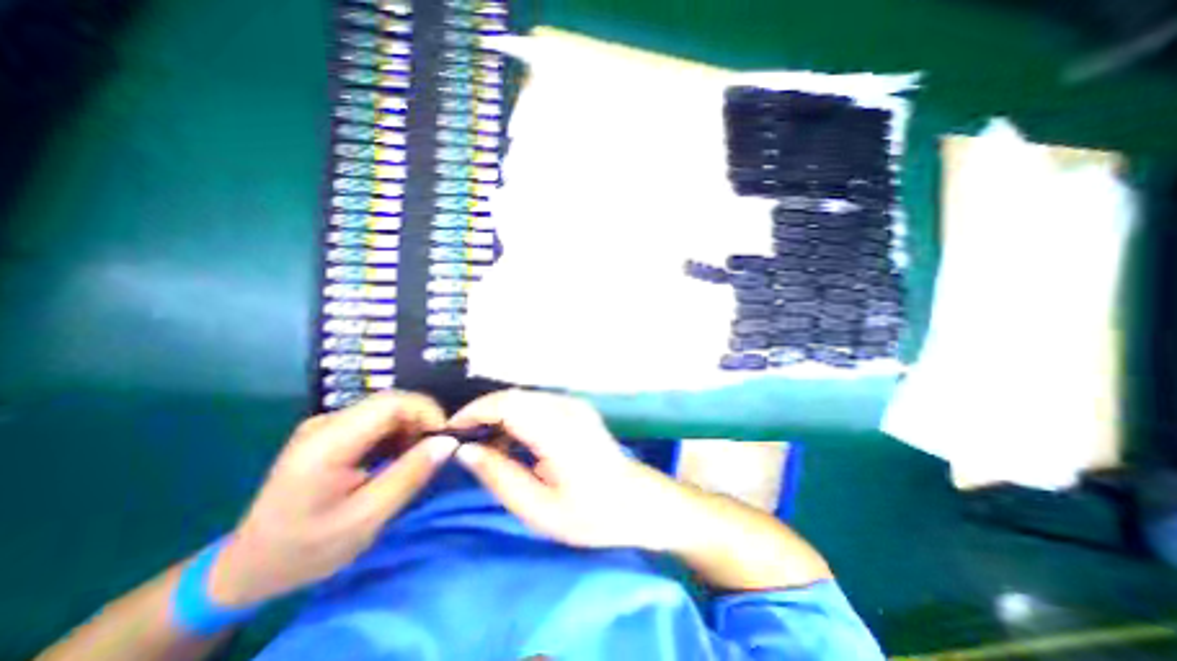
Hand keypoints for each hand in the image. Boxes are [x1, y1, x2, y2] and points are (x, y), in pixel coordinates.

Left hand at [206, 391, 453, 603]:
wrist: (250, 566)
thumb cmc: (307, 549)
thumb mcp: (367, 519)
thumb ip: (410, 475)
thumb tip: (448, 442)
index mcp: (328, 443)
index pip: (392, 403)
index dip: (427, 412)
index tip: (444, 440)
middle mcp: (325, 423)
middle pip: (391, 401)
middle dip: (422, 421)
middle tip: (433, 453)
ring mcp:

> What is expected: Reproduce every record in full. Leave out the images.

> Response area:
Hand keypoints for each hand in the image. Boxes are [x1, y1, x2, y2] and points are (x, y), in pixel coordinates.

Left hand at [206, 391, 453, 603]:
wrist: (250, 566)
thumb cmc: (307, 549)
thumb mcp: (367, 519)
thumb ip: (410, 475)
thumb tip: (448, 442)
index mcp: (328, 443)
index pip: (392, 403)
index dip: (427, 412)
index tip: (444, 440)
middle mcp: (325, 423)
middle pip: (391, 401)
middle dip: (422, 421)
middle tip: (433, 453)
ring mcp:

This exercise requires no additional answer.